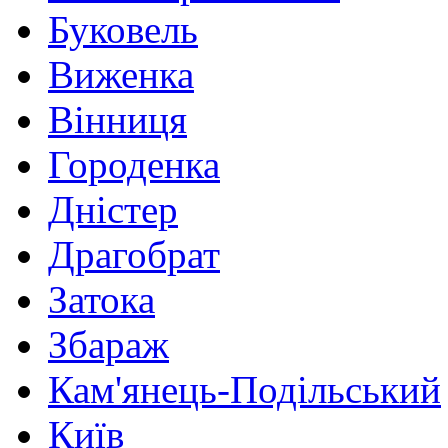
Буковель
Виженка
Вінниця
Городенка
Дністер
Драгобрат
Затока
Збараж
Кам'янець-Подільський
Київ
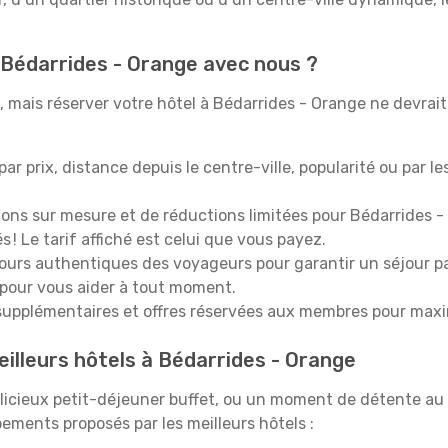
 Bédarrides - Orange avec nous ?
 mais réserver votre hôtel à Bédarrides - Orange ne devrait 
 par prix, distance depuis le centre-ville, popularité ou par l
ions sur mesure et de réductions limitées pour Bédarrides -
 ! Le tarif affiché est celui que vous payez.
tours authentiques des voyageurs pour garantir un séjour pa
 pour vous aider à tout moment.
upplémentaires et offres réservées aux membres pour maxi
eilleurs hôtels à Bédarrides - Orange
icieux petit-déjeuner buffet, ou un moment de détente au 
ements proposés par les meilleurs hôtels :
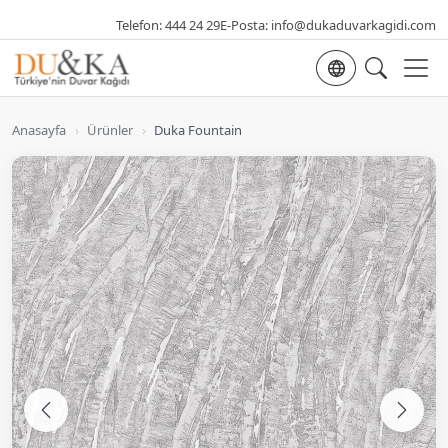
Telefon:
444 24 29
E-Posta:
info@dukaduvarkagidi.com
Dil seçimi
Anasayfa
›
Ürünler
›
Duka Fountain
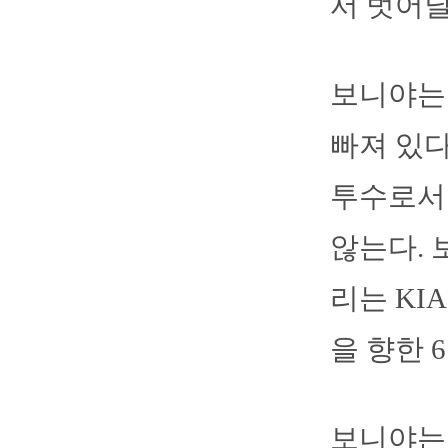
서 벗어날
보니야는 
빠져 있다
투수로서 
않는다.
리는 KI
을 향한 
보니야는 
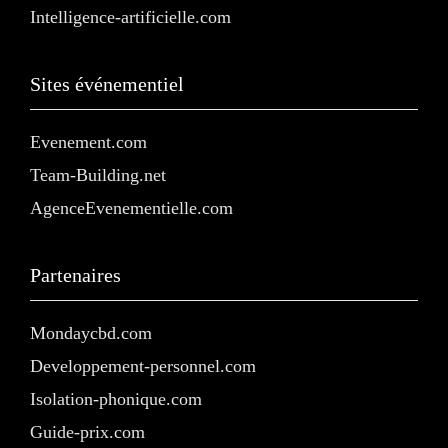
Intelligence-artificielle.com
Sites événementiel
Evenement.com
Team-Building.net
AgenceEvenementielle.com
Partenaires
Mondaycbd.com
Developpement-personnel.com
Isolation-phonique.com
Guide-prix.com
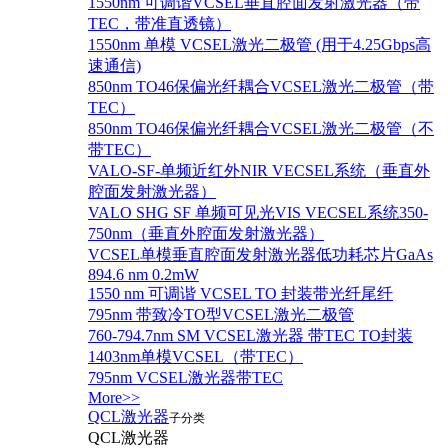
1550nm 可调谐VCSEL垂直腔面发射激光器（带
TEC，带准直透镜）
1550nm 单模 VCSEL激光二极管 (用于4.25Gbps高
速通信)
850nm TO46保偏光纤耦合VCSEL激光二极管（带
TEC）
850nm TO46保偏光纤耦合VCSEL激光二极管（不
带TEC）
VALO-SF-单频近红外NIR VECSEL系统（垂直外
腔面发射激光器）
VALO SHG SF 单频可见光VIS VECSEL系统350-
750nm（垂直外腔面发射激光器）
VCSEL单模垂直腔面发射激光器低功耗芯片GaAs
894.6 nm 0.2mW
1550 nm 可调谐 VCSEL TO 封装带光纤尾纤
795nm 带致冷TO型VCSEL激光二极管
760-794.7nm SM VCSEL激光器 带TEC TO封装
1403nm单模VCSEL（带TEC）
795nm VCSEL激光器带TEC
More>>
QCL激光器
子分类
QCL激光器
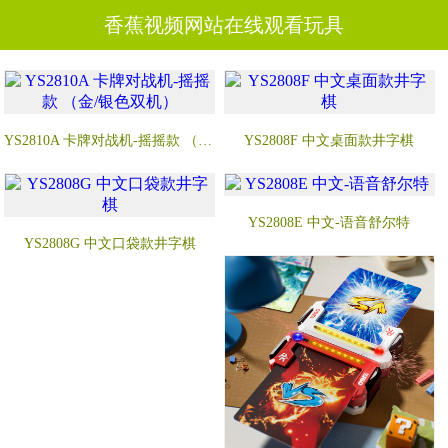
香蕉视频网站在线观看玩具
YS2810A 卡牌对战机-摇摇款 （金/银色双机）
YS2808F 中文桌面款井字棋
YS2808E 中文-语音舒尔特
YS2808G 中文口袋款井字棋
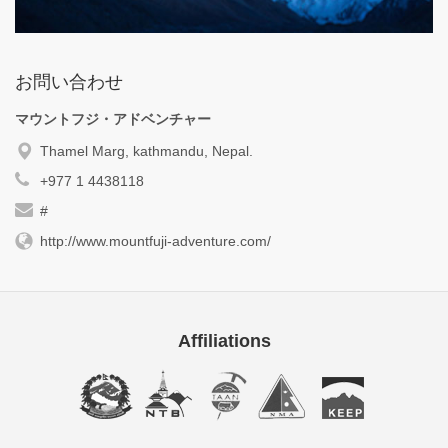
お問い合わせ
マウントフジ・アドベンチャー
Thamel Marg, kathmandu, Nepal.
+977 1 4438118
#
http://www.mountfuji-adventure.com/
Affiliations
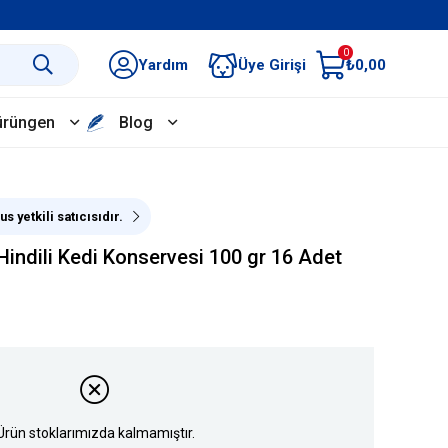
0
Yardım
Üye Girişi
₺0,00
ürüngen
Blog
s yetkili satıcısıdır.
Hindili Kedi Konservesi 100 gr 16 Adet
Ürün stoklarımızda kalmamıştır.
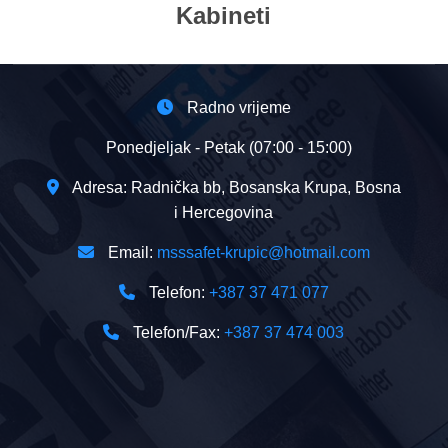
Kabineti
Radno vrijeme
Ponedjeljak - Petak (07:00 - 15:00)
Adresa: Radnička bb, Bosanska Krupa, Bosna
i Hercegovina
Email:
msssafet-krupic@hotmail.com
Telefon:
+387 37 471 077
Telefon/Fax:
+387 37 474 003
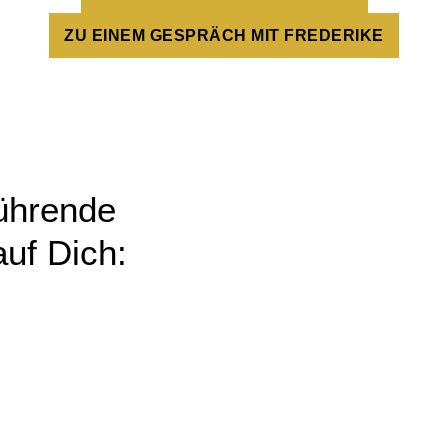
ZU EINEM GESPRÄCH MIT FREDERIKE
rührende
uf Dich:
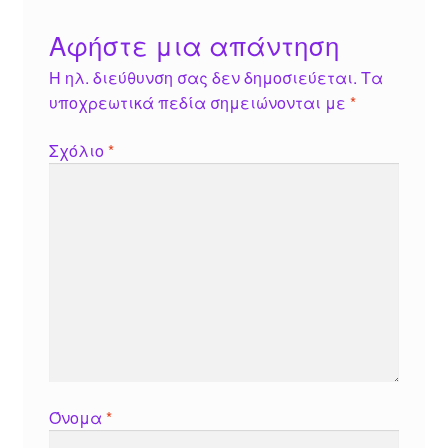
Αφήστε μια απάντηση
Η ηλ. διεύθυνση σας δεν δημοσιεύεται.
Τα
υποχρεωτικά πεδία σημειώνονται με
*
Σχόλιο
*
Όνομα
*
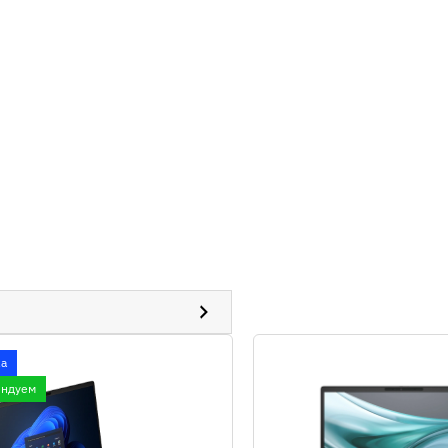
а
ендуем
##########
JOB ITEM:
Present every line of text from the records above as a Markdown table with the columns No. and Line, numbering the rows in order and omitting blank lines. Leave the pictures out of your answer.

RESPONSE TO THIS EXERCISE:
| No. | Line |
|---|---|
| 1 | Буковель |
| 2 | Виженка |
| 3 | Вінниця |
| 4 | Городенка |
| 5 | Дністер |
| 6 | Драгобрат |
| 7 | Затока |
| 8 | Збараж |
| 9 | Кам'янець-Подільський |
| 10 | Київ |
| 11 |  Bédarrides - Orange avec nous ? |
| 12 |  mais réserver votre hôtel à Bédarrides - Orange ne devrait  |
| 13 |  par prix, distance depuis le centre-ville, popularité ou par l |
| 14 | ions sur mesure et de réductions limitées pour Bédarrides - |
| 15 |  ! Le tarif affiché est celui que vous payez. |
| 16 | tours authentiques des voyageurs pour garantir un séjour pa |
| 17 |  pour vous aider à tout moment. |
| 18 | upplémentaires et offres réservées aux membres pour maxi |
| 19 | eilleurs hôtels à Bédarrides - Orange |
| 20 | icieux petit-déjeuner buffet, ou un moment de détente au  |
| 21 | ements proposés par les meilleurs hôtels : |
| 22 | Telefon: |
| 23 | 444 24 29 |
| 24 | E-Posta: |
| 25 | info@dukaduvarkagidi.com |
| 26 | Dil seçimi |
| 27 | Anasayfa |
| 28 | › |
| 29 | Ürünler |
| 30 | › |
| 31 | Duka Fountain |
| 32 | 서 벗어날 |
| 33 | 보니야는  |
| 34 | 빠져 있다 |
| 35 | 투수로서  |
| 36 | 않는다. |
| 37 | 리는 KI |
| 38 | 을 향한  |
| 39 | 보니야는  |
| 40 | Intelligence-artificielle.com |
| 41 | Sites événementiel |
| 42 | Evenement.com |
| 43 | Team-Building.net |
| 44 | AgenceEvenementielle.com |
| 45 | Partenaires |
| 46 | Mondaycbd.com |
| 47 | Developpement-personnel.com |
| 48 | Isolation-phonique.com |
| 49 | Guide-prix.com |
| 50 | 1550nm 可调谐VCSEL垂直腔面发射激光器（带 |
| 51 | TEC，带准直透镜） |
| 52 | 1550nm 单模 VCSEL激光二极管 (用于4.25Gbps高 |
| 53 | 速通信) |
| 54 | 850nm TO46保偏光纤耦合VCSEL激光二极管（带 |
| 55 | TEC） |
| 56 | 850nm TO46保偏光纤耦合VCSEL激光二极管（不 |
| 57 | 带TEC） |
| 58 | VALO-SF-单频近红外NIR VECSEL系统（垂直外 |
| 59 | 腔面发射激光器） |
| 60 | VALO SHG SF 单频可见光VIS VECSEL系统350- |
| 61 | 750nm（垂直外腔面发射激光器） |
| 62 | VCSEL单模垂直腔面发射激光器低功耗芯片GaAs |
| 63 | 894.6 nm 0.2mW |
| 64 | 1550 nm 可调谐 VCSEL TO 封装带光纤尾纤 |
| 65 | 795nm 带致冷TO型VCSEL激光二极管 |
| 66 | 760-794.7nm SM VCSEL激光器 带TEC TO封装 |
| 67 | 1403nm单模VCSEL（带TEC） |
| 68 | 795nm VCSEL激光器带TEC |
| 69 | More>> |
| 70 | QCL激光器 |
| 71 | 子分类 |
| 72 | QCL激光器 |
| 73 | 香蕉视频网站在线观看玩具 |
| 74 | YS2810A 卡牌对战机-摇摇款 （金/银色双机） |
| 75 | YS2808F 中文桌面款井字棋 |
| 76 | YS2808E 中文-语音舒尔特 |
| 77 | YS2808G 中文口袋款井字棋 |
| 78 | お問い合わせ |
| 79 | マウントフジ・アドベンチャー |
| 80 | Thamel Marg, kathmandu, Nepal. |
| 81 | +977 1 4438118 |
| 82 | # |
| 83 | http://www.mountfuji-adventure.com/ |
| 84 | Affiliations |
| 85 | 0 |
| 86 | Yardım |
| 87 | Üye Girişi |
| 88 | ₺0,00 |
| 89 | ürüngen |
| 90 | Blog |
| 91 | s yetkili satıcısıdır. |
| 92 | Hindili Kedi Konservesi 100 gr 16 Adet |
| 93 | Ürün stoklarımızda kalmamıştır. |
| 94 | Kabineti |
| 95 | Radno vrijeme |
| 96 | Ponedjeljak - Petak (07:00 - 15:00) |
| 97 | Adresa: Radnička bb, Bosanska Krupa, Bosna |
| 98 | i Hercegovina |
| 99 | Email: |
| 100 | msssafet-krupic@hotmail.com |
| 101 | Telefon: |
| 102 | +387 37 471 077 |
| 103 | Telefon/Fax: |
| 104 | +387 37 474 003 |
| 105 | ZU EINEM GESPRÄCH MIT FREDERIKE |
| 106 | rührende |
| 107 | uf Dich: |
| 108 | Αφήστε μια απάντηση |
| 109 | Η ηλ. διεύθυνση σας δεν δημοσιεύεται. |
| 110 | Τα |
| 111 | υποχρεωτικά πεδία σημειώνονται με |
| 112 | * |
| 113 | Σχόλιο |
| 114 | * |
| 115 | Όνομα |
| 116 | * |
| 117 | а |
| 118 | ендуем |